Axa met en place son plan stratégique dans un environnement chahuté

le 17/02/2012 L'AGEFI Quotidien / Edition de 7H

Le bénéfice de l'assureur a été affecté par des dépréciations sur la Grèce et par le coût de ses portefeuilles de «variable annuities» aux Etats-Unis

Axa «trace la route vers les objectifs de son plan stratégique 2015», a déclaré son président Henri de Castries, à l’occasion des résultats annuels. Si l’assureur «se dirige dans la bonne direction», comme le soulignent les analystes de Credit Suisse, les zones d’amélioration se révèlent toutefois encore peu visibles en première lecture.

Le bénéfice net a crû de 49% à 4,3 milliards d’euros (contre 6 milliards attendus par le consensus), dopé par 2,3 milliards de plus-values de cession (Canada, Australie et Nouvelle-Zélande) et contrebalancé par la couverture du portefeuille de «variable annuities» aux Etats-Unis pour 943 millions d’euros. Les comptes 2010 portaient 1,6 milliard de moins-values liées à la vente d'Axa UK.

Le résultat courant (-14% à 3,6 milliards d’euros) se révèle donc «un peu faible», selon Credit Suisse, sous le coup d’une hausse des provisions pour plus de 700 millions d’euros (dont 387 millions liés aux obligations grecques, dépréciées à 78%).

Le chiffre d’affaires, en recul de 2% à 86,1 milliards d’euros, a été affecté par la baisse de 4% à 52,4 milliards des activités vie, épargne et retraite (+3,5% à 27 milliards en dommages) . «Le volume global de nos affaires nouvelles est stable (-1%), mais avec un mix produits avantageux», estime Henri de Castries.

Mettant l’accent sur les marges par rapport aux volumes, comme annoncé dans son plan, Axa a annoncé une hausse de 13% des affaires nouvelles en prévoyance et retraite, avec une marge de 47%. «Nous voulons favoriser les unités de compte et avons gagné des parts de marché en France», a indiqué le président.
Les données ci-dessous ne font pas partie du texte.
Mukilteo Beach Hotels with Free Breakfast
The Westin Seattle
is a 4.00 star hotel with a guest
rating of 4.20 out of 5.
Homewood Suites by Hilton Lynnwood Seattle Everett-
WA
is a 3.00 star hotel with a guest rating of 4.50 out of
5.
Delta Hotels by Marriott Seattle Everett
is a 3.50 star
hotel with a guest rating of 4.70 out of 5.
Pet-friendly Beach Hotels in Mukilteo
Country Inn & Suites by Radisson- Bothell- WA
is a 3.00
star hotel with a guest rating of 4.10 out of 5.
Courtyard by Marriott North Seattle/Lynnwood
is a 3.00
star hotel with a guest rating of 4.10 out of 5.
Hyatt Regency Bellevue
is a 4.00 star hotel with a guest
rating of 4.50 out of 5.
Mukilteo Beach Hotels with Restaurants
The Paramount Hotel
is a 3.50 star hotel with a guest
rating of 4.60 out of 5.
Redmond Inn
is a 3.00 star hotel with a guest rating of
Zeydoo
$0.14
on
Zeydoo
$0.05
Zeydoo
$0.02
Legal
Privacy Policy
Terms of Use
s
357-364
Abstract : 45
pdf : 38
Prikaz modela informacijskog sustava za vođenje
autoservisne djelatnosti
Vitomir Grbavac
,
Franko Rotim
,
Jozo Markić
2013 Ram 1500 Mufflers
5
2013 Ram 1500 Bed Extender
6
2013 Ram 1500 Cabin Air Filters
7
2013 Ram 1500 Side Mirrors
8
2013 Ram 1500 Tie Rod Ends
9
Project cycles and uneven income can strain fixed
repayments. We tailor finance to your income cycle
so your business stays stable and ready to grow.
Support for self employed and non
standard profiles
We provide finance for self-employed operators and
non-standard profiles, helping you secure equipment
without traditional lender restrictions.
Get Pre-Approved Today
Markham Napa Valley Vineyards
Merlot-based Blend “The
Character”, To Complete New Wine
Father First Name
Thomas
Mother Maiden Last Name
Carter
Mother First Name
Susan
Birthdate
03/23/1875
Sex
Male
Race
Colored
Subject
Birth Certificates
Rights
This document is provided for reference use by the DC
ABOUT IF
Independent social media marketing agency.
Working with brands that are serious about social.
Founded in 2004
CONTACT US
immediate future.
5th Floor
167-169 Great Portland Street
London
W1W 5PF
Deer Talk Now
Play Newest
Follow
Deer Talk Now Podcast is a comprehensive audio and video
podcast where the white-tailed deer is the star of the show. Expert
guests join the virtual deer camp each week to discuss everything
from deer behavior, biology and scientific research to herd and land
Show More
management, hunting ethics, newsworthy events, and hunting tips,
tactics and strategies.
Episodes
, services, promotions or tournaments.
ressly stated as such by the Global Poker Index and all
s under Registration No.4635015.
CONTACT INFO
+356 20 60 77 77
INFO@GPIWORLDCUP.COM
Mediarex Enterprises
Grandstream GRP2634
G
Mais les unités de compte (23% de marge) ont reculé de 3%, là où les fonds en euros (marge de -4%) ont chuté de 20%.

Dans ce contexte, la collecte nette globale a chuté de 61%, à 3,3 milliards d’euros (dont 700 millions en France). Comparé aux chiffres du premier semestre, la collecte se révèle négative de 300 millions en second semestre (et nulle en France). Dans les marchés à forte croissance, l’un des axes stratégiques d’Axa, les affaires nouvelles n’ont crû que de 2%, le recul de 23% en Europe centrale et orientale (lié à la Pologne et à l’arrêt des activités en Hongrie) ayant plus que masqué la hausse de 16% en Asie.

Axa se dit cependant en ordre de marche par rapport à son plan, avec notamment une réduction de coûts de 300 millions d’euros en 2011 (1,5 milliard visé d’ici 2015) et une baisse de deux points de son ratio d’endettement à 26% (25% visés).